International Historical Amnesia Day: A Modest Proposal



I hope here to string together a few seemingly disconnected elements and show that they are one in the same. At the end, I’d like to make a modest proposal for what I call International Historical Amnesia Day. In no particular order, these elements are:

  • In a former life, I was an American history teacher in Florida. I learned then that my students had no idea either how bad Jim Crow was or that it was functioning in their parent’s lifetimes. It is very difficult to have a discussion about racism when people forget how bad it was not so long ago. There were lynchings in this area up through the 1950s, one not so far from a house I grew up in.
  • My hometown, Jacksonville, is named after a genocidal general. Perhaps 5% of the population of the city is aware of both the Trail of Tears and Jackson’s starring role in it.
  • I was a history minor as an undergraduate. I did not know how genocidal and awful Christopher Columbus was until I prepared to teach the aforementioned American history class.
  • Is there any event as large and as intentionally forgotten as the 6/4 Tiananmen Square Massacre?
  • A few years ago, I went to Frank Dikotter’s book launch for Mao’s Great Famine. I asked several of my Chinese PhD classmates to go with me, all refused. The audience that did go was overwhelmingly white. My classmates explained, basically, that they ‘already knew’ about the Great Leap Forward and there was nothing Dikotter could surprise them with. In point of actual fact, Dikotter was revising the estimated death count of the Great Leap Forward nearly double – using CCP archives! He explained during the book launch that he was given access to archives from that time period because even cadres had forgotten that these were not ‘natural disasters’.
  • China invaded Vietnam in 1979. Nobody knows how many people died, but the Wikipedia estimate is 44,500 people – including 10,000 Vietnamese civilians. That a war happened is public knowledge in China. Why it happened, why it ended, and how many died is completely forgotten. 
  • There is the famous case of Japan’s memory of World War II, especially Nanjing and ‘comfort women’
  • To take a non-violent example, it is said that Victoria Harbor in Hong Kong was once crystal clear and lined with coral reefs visible 30m below. A century of reclamation has completely transformed it, and now almost nobody remembers what once was.

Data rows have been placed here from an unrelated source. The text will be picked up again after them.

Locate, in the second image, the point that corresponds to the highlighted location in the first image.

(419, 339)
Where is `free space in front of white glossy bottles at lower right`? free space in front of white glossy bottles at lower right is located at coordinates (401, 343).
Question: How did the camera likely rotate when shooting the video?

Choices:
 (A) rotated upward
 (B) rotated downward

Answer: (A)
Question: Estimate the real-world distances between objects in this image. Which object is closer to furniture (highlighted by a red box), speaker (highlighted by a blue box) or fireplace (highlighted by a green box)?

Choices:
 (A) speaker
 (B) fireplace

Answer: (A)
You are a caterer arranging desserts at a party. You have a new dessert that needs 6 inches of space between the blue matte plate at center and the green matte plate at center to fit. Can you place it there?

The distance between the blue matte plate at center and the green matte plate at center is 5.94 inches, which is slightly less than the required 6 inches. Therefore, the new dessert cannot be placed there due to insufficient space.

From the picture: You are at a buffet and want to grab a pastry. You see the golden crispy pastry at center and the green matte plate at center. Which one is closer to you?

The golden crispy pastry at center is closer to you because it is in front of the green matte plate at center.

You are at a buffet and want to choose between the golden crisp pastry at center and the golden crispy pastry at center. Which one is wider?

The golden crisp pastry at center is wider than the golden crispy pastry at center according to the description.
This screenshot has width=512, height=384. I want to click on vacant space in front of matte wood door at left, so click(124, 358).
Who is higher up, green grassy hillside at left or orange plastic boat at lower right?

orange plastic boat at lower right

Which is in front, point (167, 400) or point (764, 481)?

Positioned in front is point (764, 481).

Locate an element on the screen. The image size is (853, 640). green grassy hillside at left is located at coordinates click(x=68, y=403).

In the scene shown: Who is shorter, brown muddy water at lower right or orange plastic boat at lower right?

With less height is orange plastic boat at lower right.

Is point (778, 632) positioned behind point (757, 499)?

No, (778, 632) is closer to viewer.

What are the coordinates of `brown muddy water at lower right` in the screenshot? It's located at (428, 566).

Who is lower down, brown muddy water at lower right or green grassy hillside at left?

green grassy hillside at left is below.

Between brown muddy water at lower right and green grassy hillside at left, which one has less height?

This list could go on and on.

I started with American examples to make the point that I don’t think historical amnesia is culturally specific. I think it’s common to all cultures. Ernest Renan once wrote that, “forgetting, and I would even say historical error, are an essential factor in the creation of a nation, and so it is that progress in historical studies is often a danger to nationality.” Gellner believes this is “a fine task for historians: to be a danger to national myths.”

So I propose here International Historical Amnesia Day. I set it for June 4th, a day marking the most internationally remembered locally forgotten history. On this day, we help other people remember their histories. We try to remember it ourselves. We drag the skeletons out of the closet for this one day, look at them in awe, and then put them back in the closet. It might be molded in the image of Mexico’s Day of the Dead – where we remember events and things, rather than ancestors.

More specifically, let us keep having these Tiananmen vigils and remembrances. But perhaps we can try to remember more than just that day, and that cause, for just one country. And perhaps we can even make contests of it, praising whoever can find the most historically significant but forgotten events.